*Exercise details*: Gather every line in the data below that contains the string "rule". Case counts.

*Input*:
————

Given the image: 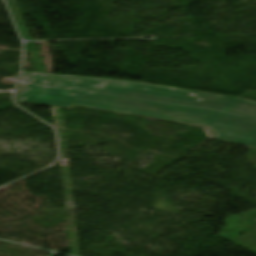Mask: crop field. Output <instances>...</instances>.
I'll return each instance as SVG.
<instances>
[{
	"label": "crop field",
	"mask_w": 256,
	"mask_h": 256,
	"mask_svg": "<svg viewBox=\"0 0 256 256\" xmlns=\"http://www.w3.org/2000/svg\"><path fill=\"white\" fill-rule=\"evenodd\" d=\"M175 87L24 72L16 100L52 106L72 104L155 118Z\"/></svg>",
	"instance_id": "obj_1"
},
{
	"label": "crop field",
	"mask_w": 256,
	"mask_h": 256,
	"mask_svg": "<svg viewBox=\"0 0 256 256\" xmlns=\"http://www.w3.org/2000/svg\"><path fill=\"white\" fill-rule=\"evenodd\" d=\"M157 119L205 126L216 139L256 148V102L178 88Z\"/></svg>",
	"instance_id": "obj_2"
}]
</instances>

————

*Full solution*:
	"mask_svg": "<svg viewBox=\"0 0 256 256\" xmlns=\"http://www.w3.org/2000/svg\"><path fill=\"white\" fill-rule=\"evenodd\" d=\"M175 87L24 72L16 100L52 106L72 104L155 118Z\"/></svg>",
	"mask_svg": "<svg viewBox=\"0 0 256 256\" xmlns=\"http://www.w3.org/2000/svg\"><path fill=\"white\" fill-rule=\"evenodd\" d=\"M157 119L205 126L216 139L256 148V102L178 88Z\"/></svg>",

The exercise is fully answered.